A few years ago, I pointed out that multicloud is really not about the public clouds it’s built on. What I did not do is attempt to name it in an effort to claim myself as the creator of a new buzzword.
Not that I won’t pat myself on the back in all my narcissistic glory. Indeed, I’ve created buzzwords that turned out to be billion-dollar industries. However, I also know that when you give something a name it allows others to define it, which brings its usefulness way down. You end up defining a concept before it’s had a chance to evolve with use. Certainly, architecture patterns, such as the one that’s emerging above multiclouds, are something you don’t want to limit just yet.
Cloud watchers are seeing the emergence of a technology layer that sits above the collection of public clouds; this is really what multicloud is becoming. This layer of application development, operations, observability, security, governance, and other things exists above the public cloud providers that are bundled together to make a “multicloud.”

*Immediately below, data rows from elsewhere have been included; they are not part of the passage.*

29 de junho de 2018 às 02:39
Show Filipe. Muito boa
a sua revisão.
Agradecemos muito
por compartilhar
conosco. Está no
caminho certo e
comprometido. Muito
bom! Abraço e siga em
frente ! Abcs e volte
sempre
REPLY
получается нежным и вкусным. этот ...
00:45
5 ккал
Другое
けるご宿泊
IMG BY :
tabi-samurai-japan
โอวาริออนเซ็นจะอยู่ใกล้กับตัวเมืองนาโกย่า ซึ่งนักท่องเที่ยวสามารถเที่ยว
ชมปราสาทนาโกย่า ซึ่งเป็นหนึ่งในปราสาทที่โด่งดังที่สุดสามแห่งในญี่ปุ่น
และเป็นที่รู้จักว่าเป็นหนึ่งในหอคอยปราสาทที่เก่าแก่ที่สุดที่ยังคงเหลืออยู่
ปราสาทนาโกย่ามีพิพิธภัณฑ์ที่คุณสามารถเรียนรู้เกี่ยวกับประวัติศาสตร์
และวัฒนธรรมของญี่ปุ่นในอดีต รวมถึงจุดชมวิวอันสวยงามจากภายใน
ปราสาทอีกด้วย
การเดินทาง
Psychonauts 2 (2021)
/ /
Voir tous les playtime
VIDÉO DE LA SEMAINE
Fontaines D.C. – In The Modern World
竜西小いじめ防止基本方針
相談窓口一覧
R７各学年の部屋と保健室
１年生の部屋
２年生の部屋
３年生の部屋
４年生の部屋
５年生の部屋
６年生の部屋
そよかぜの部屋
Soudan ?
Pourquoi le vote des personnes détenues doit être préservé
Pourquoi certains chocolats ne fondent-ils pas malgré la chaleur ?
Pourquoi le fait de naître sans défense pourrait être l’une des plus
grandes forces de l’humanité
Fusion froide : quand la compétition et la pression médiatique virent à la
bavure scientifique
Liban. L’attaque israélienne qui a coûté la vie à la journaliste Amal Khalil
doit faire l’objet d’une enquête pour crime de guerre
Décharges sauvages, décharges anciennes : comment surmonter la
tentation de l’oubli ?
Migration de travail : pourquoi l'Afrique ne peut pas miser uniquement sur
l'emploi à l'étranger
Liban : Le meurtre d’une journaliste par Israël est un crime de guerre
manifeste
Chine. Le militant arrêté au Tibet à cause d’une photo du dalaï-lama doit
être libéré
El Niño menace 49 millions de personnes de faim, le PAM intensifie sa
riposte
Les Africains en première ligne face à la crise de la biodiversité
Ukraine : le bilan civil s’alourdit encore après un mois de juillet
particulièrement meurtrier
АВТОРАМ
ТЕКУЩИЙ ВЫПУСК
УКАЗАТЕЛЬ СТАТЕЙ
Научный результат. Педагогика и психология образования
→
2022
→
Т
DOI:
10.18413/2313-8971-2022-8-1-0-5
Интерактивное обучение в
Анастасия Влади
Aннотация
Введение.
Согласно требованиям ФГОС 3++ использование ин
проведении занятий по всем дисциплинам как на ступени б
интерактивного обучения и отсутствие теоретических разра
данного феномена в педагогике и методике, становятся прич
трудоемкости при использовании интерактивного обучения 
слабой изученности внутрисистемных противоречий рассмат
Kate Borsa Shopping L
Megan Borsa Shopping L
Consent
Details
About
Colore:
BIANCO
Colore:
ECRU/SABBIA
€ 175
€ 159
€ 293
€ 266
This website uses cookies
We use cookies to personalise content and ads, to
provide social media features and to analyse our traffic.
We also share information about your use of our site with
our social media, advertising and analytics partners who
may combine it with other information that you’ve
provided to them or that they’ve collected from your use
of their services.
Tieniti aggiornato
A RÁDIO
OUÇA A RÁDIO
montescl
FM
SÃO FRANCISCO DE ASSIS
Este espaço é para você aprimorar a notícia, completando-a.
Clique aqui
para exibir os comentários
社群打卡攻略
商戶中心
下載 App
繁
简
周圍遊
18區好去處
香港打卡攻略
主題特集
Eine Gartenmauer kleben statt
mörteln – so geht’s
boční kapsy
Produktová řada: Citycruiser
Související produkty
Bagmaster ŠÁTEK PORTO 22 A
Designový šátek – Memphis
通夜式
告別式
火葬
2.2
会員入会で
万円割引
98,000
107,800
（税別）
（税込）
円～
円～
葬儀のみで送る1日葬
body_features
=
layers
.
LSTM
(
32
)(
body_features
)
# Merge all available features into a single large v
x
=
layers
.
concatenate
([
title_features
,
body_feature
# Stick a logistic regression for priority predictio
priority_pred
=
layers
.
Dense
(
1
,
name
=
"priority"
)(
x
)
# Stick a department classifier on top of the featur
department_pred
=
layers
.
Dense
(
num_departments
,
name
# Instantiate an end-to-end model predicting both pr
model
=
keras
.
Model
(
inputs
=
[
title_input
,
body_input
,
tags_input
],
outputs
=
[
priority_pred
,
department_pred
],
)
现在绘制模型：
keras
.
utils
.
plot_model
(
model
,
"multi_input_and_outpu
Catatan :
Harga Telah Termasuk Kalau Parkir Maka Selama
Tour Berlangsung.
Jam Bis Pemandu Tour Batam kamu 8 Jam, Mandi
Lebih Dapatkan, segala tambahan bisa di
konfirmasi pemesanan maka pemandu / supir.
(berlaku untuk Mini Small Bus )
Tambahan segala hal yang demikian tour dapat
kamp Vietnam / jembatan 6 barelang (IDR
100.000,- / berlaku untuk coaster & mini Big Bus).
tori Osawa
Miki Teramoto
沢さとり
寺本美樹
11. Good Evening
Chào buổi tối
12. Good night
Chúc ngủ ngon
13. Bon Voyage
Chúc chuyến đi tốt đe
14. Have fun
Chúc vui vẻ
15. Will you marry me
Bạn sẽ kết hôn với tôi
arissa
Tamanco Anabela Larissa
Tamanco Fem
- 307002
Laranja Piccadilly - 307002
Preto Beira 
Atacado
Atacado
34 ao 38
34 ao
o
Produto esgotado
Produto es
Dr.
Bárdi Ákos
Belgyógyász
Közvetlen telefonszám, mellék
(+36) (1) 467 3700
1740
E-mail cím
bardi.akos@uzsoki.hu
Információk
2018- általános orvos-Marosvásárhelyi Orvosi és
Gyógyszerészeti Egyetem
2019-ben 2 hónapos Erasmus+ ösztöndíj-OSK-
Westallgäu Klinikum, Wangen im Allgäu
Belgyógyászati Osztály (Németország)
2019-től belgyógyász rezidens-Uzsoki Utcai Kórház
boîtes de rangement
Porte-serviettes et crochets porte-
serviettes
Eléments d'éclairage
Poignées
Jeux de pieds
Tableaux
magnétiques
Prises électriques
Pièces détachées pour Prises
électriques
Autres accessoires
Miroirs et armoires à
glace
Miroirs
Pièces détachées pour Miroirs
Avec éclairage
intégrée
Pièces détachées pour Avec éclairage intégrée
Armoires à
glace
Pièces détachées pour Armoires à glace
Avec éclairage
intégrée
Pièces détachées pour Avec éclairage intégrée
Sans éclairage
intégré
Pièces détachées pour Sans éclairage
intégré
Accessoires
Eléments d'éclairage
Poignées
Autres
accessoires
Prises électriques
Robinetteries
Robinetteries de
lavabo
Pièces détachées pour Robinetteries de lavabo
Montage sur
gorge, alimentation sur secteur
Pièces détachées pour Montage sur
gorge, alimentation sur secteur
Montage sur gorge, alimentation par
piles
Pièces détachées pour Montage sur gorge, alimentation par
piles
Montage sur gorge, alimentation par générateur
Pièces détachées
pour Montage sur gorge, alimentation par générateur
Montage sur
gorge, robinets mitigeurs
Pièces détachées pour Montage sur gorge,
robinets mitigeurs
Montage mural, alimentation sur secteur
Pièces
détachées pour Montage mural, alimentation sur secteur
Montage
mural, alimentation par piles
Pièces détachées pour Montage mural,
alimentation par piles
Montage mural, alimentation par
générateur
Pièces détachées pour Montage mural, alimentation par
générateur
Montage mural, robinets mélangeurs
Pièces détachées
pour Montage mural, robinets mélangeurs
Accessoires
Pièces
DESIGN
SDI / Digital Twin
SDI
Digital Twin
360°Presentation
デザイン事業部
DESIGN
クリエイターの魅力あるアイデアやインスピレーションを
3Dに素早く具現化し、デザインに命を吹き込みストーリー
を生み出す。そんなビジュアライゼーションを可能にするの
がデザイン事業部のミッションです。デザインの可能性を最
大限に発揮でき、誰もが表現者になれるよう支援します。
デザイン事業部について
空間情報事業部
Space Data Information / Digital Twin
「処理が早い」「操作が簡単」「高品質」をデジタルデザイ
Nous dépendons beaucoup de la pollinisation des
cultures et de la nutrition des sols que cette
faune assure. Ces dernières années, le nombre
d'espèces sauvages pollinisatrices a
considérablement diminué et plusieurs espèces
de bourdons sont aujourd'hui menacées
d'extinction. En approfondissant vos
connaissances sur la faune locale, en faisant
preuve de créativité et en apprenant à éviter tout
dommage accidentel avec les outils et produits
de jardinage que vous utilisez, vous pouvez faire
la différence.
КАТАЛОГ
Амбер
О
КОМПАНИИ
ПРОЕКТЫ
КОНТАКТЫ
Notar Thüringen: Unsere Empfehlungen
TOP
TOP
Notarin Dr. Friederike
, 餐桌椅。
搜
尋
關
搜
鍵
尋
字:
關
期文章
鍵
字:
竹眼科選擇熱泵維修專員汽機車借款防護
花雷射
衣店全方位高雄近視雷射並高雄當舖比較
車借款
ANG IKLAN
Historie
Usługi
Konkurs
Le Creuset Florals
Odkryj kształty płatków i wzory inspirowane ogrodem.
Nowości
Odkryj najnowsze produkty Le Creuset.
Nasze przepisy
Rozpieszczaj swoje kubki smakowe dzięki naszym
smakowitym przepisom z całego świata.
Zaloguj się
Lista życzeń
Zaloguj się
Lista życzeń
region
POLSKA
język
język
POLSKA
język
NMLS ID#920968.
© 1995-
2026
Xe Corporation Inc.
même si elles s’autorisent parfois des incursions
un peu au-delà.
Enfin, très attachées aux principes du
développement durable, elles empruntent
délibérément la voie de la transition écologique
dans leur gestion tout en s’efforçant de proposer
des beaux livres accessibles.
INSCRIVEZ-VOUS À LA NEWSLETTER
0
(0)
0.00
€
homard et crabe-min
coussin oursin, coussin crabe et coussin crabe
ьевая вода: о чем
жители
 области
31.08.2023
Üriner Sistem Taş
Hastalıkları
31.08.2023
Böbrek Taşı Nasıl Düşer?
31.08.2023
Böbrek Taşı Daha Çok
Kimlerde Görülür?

Terms that are beginning to emerge, such as “supercloud,” “distributed cloud,” “metacloud” (my vote), and “abstract cloud.” Even the term “cloud native” is up for debate. To be fair to the buzzword makers, they all define the concept a bit differently, and I know the wrath of defining a buzzword a bit differently than others do. The common pattern seems to be a collection of public clouds and sometimes edge-based systems that work together for some greater purpose.
The metacloud concept will be the single focus for the next 5 to 10 years as we begin to put public clouds to work. Having a collection of cloud services managed with abstraction and automation is much more valuable than attempting to leverage each public cloud provider on its terms rather than yours.
We want to leverage public cloud providers through abstract interfaces to access specific services, such as storage, compute, artificial intelligence, data, etc., and we want to support a layer of cloud-spanning technology that allows us to use those services more effectively. A metacloud removes the complexity that multicloud brings these days. Also, scaling operations to support multicloud would not be cost-effective without this cross-cloud layer of technology.
Thus, we’ll only have a single layer of security, governance, operations, and even application development and deployment. This is really what a multicloud should become. If we attempt to build more silos using proprietary tools that only work within a single cloud, we’ll need many of them. We’re just building more complexity that will end up making multicloud more of a liability than an asset.
I really don’t care what we call it, and I really don’t care if I put my own buzzword into the mix. However, this does not change the fact that metacloud is perhaps the most important architectural evolution occurring right now, and we need to get this right out of the gate. If we do that, who cares what it is named.